Data records START

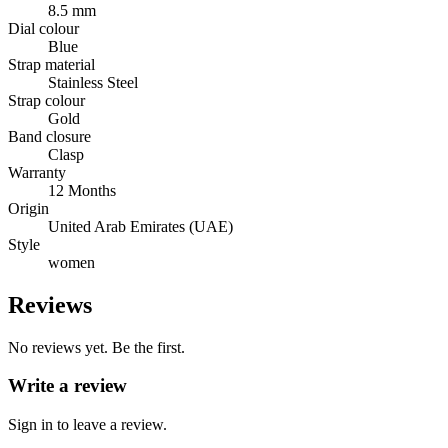
8.5 mm
Dial colour
Blue
Strap material
Stainless Steel
Strap colour
Gold
Band closure
Clasp
Warranty
12 Months
Origin
United Arab Emirates (UAE)
Style
women
Reviews
No reviews yet. Be the first.
Write a review
Sign in to leave a review.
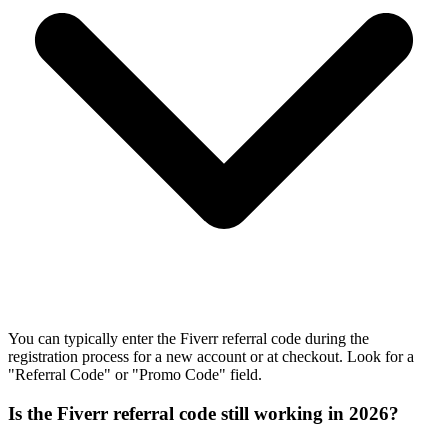
You can typically enter the Fiverr referral code during the
registration process for a new account or at checkout. Look for a
"Referral Code" or "Promo Code" field.
Is the Fiverr referral code still working in 2026?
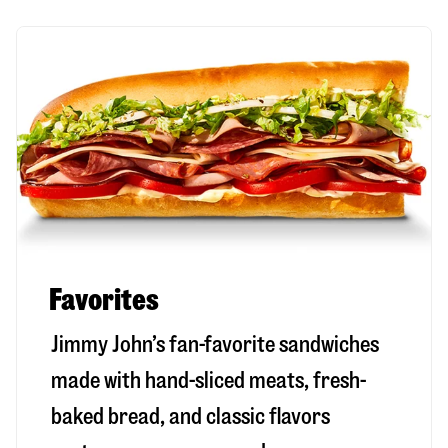
Favorites
Jimmy John’s fan-favorite sandwiches
made with hand-sliced meats, fresh-
baked bread, and classic flavors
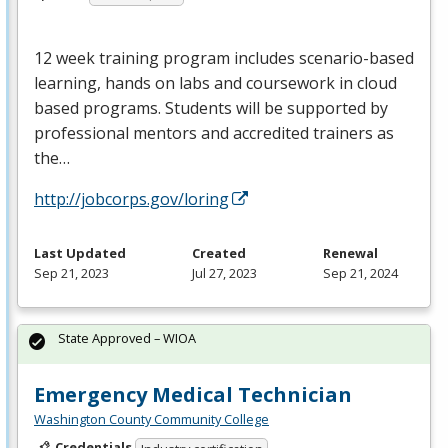
12 week training program includes scenario-based
learning, hands on labs and coursework in cloud
based programs. Students will be supported by
professional mentors and accredited trainers as
the…
http://jobcorps.gov/loring
Last Updated
Created
Renewal
Sep 21, 2023
Jul 27, 2023
Sep 21, 2024
State Approved – WIOA
Emergency Medical Technician
Washington County Community College
Credentials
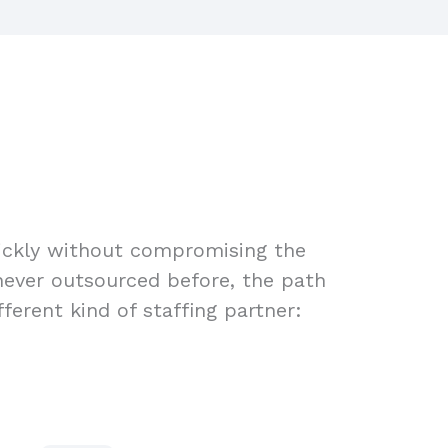
uickly without compromising the
 never outsourced before, the path
ferent kind of staffing partner:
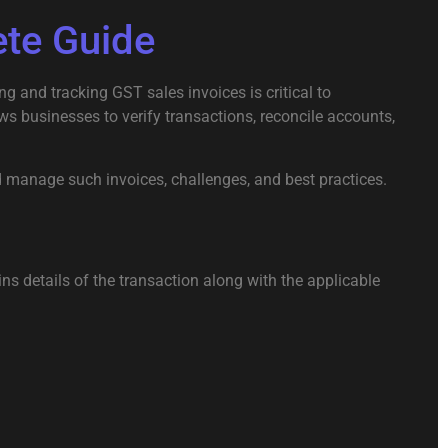
ete Guide
 and tracking GST sales invoices is critical to
ws businesses to verify transactions, reconcile accounts,
d manage such invoices, challenges, and best practices.
ns details of the transaction along with the applicable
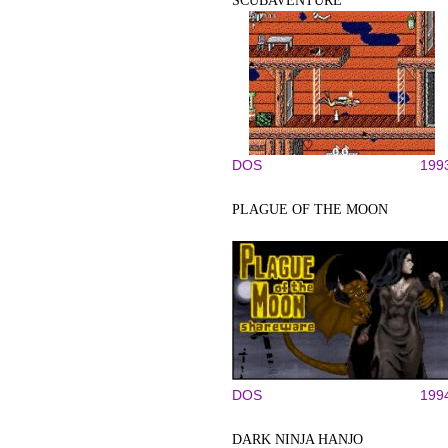
SCUBAVENTURE
DOS
199
PLAGUE OF THE MOON
DOS
199
DARK NINJA HANJO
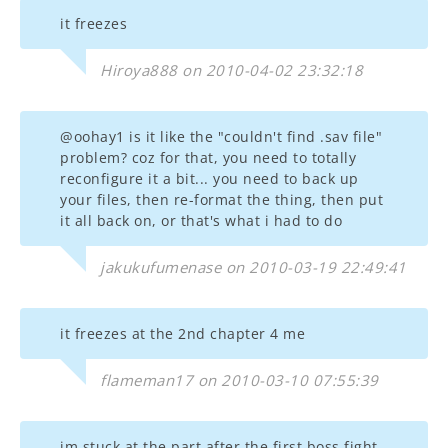
it freezes
Hiroya888 on 2010-04-02 23:32:18
@oohay1 is it like the "couldn't find .sav file"
problem? coz for that, you need to totally
reconfigure it a bit... you need to back up
your files, then re-format the thing, then put
it all back on, or that's what i had to do
jakukufumenase on 2010-03-19 22:49:41
it freezes at the 2nd chapter 4 me
flameman17 on 2010-03-10 07:55:39
im stuck at the part after the first boss fight..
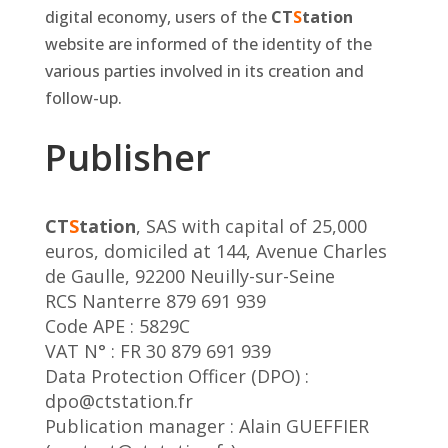
digital economy, users of the
CT
S
tation
website are informed of the identity of the
various parties involved in its creation and
follow-up.
Publisher
CT
S
tation
, SAS with capital of 25,000
euros, domiciled at 144, Avenue Charles
de Gaulle, 92200 Neuilly-sur-Seine
RCS Nanterre 879 691 939
Code APE : 5829C
VAT N° : FR 30 879 691 939
Data Protection Officer (DPO) :
dpo@ctstation.fr
Publication manager : Alain GUEFFIER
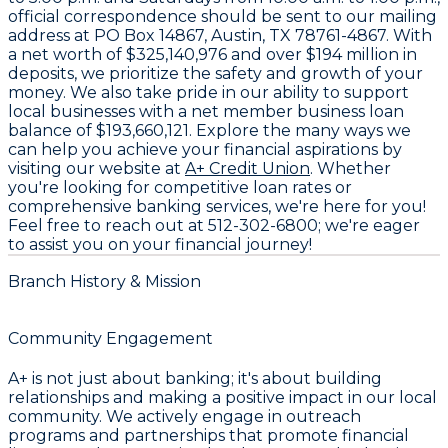
official correspondence should be sent to our mailing
address at
PO Box 14867, Austin, TX 78761-4867
. With
a net worth of
$325,140,976
and over
$194 million in
deposits
, we prioritize the safety and growth of your
money. We also take pride in our ability to support
local businesses with a net member business loan
balance of
$193,660,121
. Explore the many ways we
can help you achieve your financial aspirations by
visiting our website at
A+ Credit Union
. Whether
you're looking for competitive loan rates or
comprehensive banking services, we're here for you!
Feel free to reach out at
512-302-6800
; we're eager
to assist you on your financial journey!
Branch History & Mission
Community Engagement
A+ is not just about banking; it's about building
relationships and making a positive impact in our local
community. We actively engage in outreach
programs and partnerships that promote financial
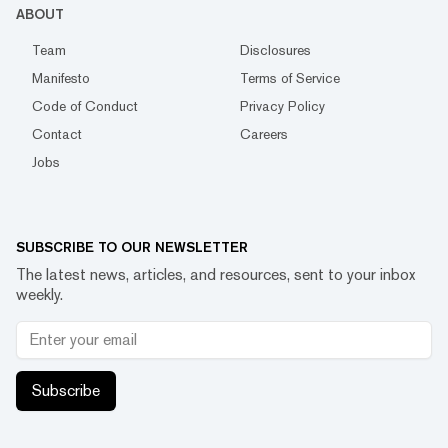
ABOUT
Team
Disclosures
Manifesto
Terms of Service
Code of Conduct
Privacy Policy
Contact
Careers
Jobs
SUBSCRIBE TO OUR NEWSLETTER
The latest news, articles, and resources, sent to your inbox
weekly.
Subscribe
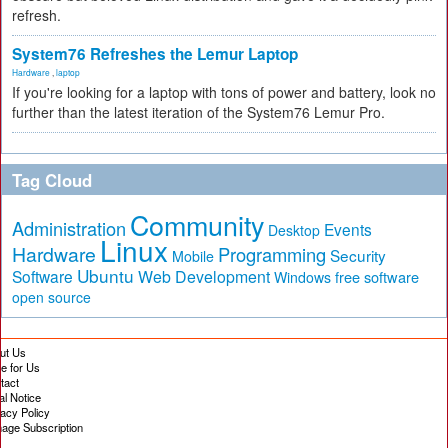
refresh.
System76 Refreshes the Lemur Laptop
Hardware
,
laptop
If you're looking for a laptop with tons of power and battery, look no
further than the latest iteration of the System76 Lemur Pro.
Tag Cloud
Community
Administration
Events
Desktop
Linux
Hardware
Programming
Security
Mobile
Ubuntu
Software
Web Development
free software
Windows
open source
ut Us
te for Us
tact
al Notice
vacy Policy
age Subscription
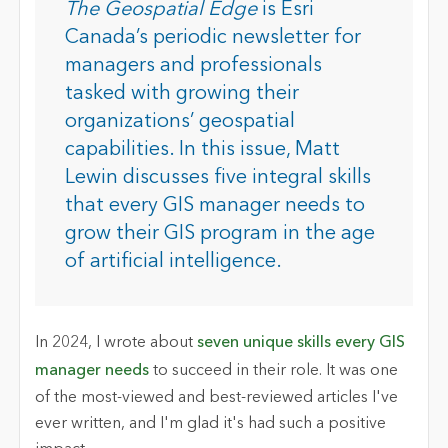
The Geospatial Edge
is Esri
Canada’s periodic newsletter for
managers and professionals
tasked with growing their
organizations’ geospatial
capabilities. In this issue, Matt
Lewin discusses five integral skills
that every GIS manager needs to
grow their GIS program in the age
of artificial intelligence.
In 2024, I wrote about
seven unique skills every GIS
manager needs
to succeed in their role. It was one
of the most-viewed and best-reviewed articles I've
ever written, and I'm glad it's had such a positive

Data records END

* What you are asked to do *
Each line of the data should be quoted exactly, with pictures left out.

* Result for this exercise *
8.5 mm
Dial colour
Blue
Strap material
Stainless Steel
Strap colour
Gold
Band closure
Clasp
Warranty
12 Months
Origin
United Arab Emirates (UAE)
Style
women
Reviews
No reviews yet. Be the first.
Write a review
Sign in to leave a review.
You can typically enter the Fiverr referral code during the
registration process for a new account or at checkout. Look for a
"Referral Code" or "Promo Code" field.
Is the Fiverr referral code still working in 2026?
Favorites
Jimmy John’s fan-favorite sandwiches
made with hand-sliced meats, fresh-
baked bread, and classic flavors
12 week training program includes scenario-based
learning, hands on labs and coursework in cloud
based programs. Students will be supported by
professional mentors and accredited trainers as
the…
http://jobcorps.gov/loring
Last Updated
Created
Renewal
Sep 21, 2023
Jul 27, 2023
Sep 21, 2024
State Approved – WIOA
Emergency Medical Technician
Washington County Community College
Credentials
uickly without compromising the
 never outsourced before, the path
ferent kind of staffing partner:
ete Guide
 and tracking GST sales invoices is critical to
ws businesses to verify transactions, reconcile accounts,
d manage such invoices, challenges, and best practices.
ns details of the transaction along with the applicable
SCUBAVENTURE
DOS
199
PLAGUE OF THE MOON
DOS
199
DARK NINJA HANJO
it freezes
Hiroya888 on 2010-04-02 23:32:18
@oohay1 is it like the "couldn't find .sav file"
problem? coz for that, you need to totally
reconfigure it a bit... you need to back up
your files, then re-format the thing, then put
it all back on, or that's what i had to do
jakukufumenase on 2010-03-19 22:49:41
it freezes at the 2nd chapter 4 me
flameman17 on 2010-03-10 07:55:39
im stuck at the part after the first boss fight..
digital economy, users of the
CT
S
tation
website are informed of the identity of the
various parties involved in its creation and
follow-up.
Publisher
CT
S
tation
, SAS with capital of 25,000
euros, domiciled at 144, Avenue Charles
de Gaulle, 92200 Neuilly-sur-Seine
RCS Nanterre 879 691 939
Code APE : 5829C
VAT N° : FR 30 879 691 939
Data Protection Officer (DPO) :
dpo@ctstation.fr
Publication manager : Alain GUEFFIER
official correspondence should be sent to our mailing
address at
PO Box 14867, Austin, TX 78761-4867
. With
a net worth of
$325,140,976
and over
$194 million in
deposits
, we prioritize the safety and growth of your
money. We also take pride in our ability to support
local businesses with a net member business loan
balance of
$193,660,121
. Explore the many ways we
can help you achieve your financial aspirations by
visiting our website at
A+ Credit Union
. Whether
you're looking for competitive loan rates or
comprehensive banking services, we're here for you!
Feel free to reach out at
512-302-6800
; we're eager
to assist you on your financial journey!
Branch History & Mission
Community Engagement
A+ is not just about banking; it's about building
relationships and making a positive impact in our local
community. We actively engage in outreach
programs and partnerships that promote financial
ABOUT
Team
Disclosures
Manifesto
Terms of Service
Code of Conduct
Privacy Policy
Contact
Careers
Jobs
SUBSCRIBE TO OUR NEWSLETTER
The latest news, articles, and resources, sent to your inbox
weekly.
Subscribe
refresh.
System76 Refreshes the Lemur Laptop
Hardware
,
laptop
If you're looking for a laptop with tons of power and battery, look no
further than the latest iteration of the System76 Lemur Pro.
Tag Cloud
Community
Administration
Events
Desktop
Linux
Hardware
Programming
Security
Mobile
Ubuntu
Software
Web Development
free software
Windows
open source
ut Us
te for Us
tact
al Notice
vacy Policy
age Subscription
The Geospatial Edge
is Esri
Canada’s periodic newsletter for
managers and professionals
tasked with growing their
organizations’ geospatial
capabilities. In this issue, Matt
Lewin discusses five integral skills
that every GIS manager needs to
grow their GIS program in the age
of artificial intelligence.
In 2024, I wrote about
seven unique skills every GIS
manager needs
to succeed in their role. It was one
of the most-viewed and best-reviewed articles I've
ever written, and I'm glad it's had such a positive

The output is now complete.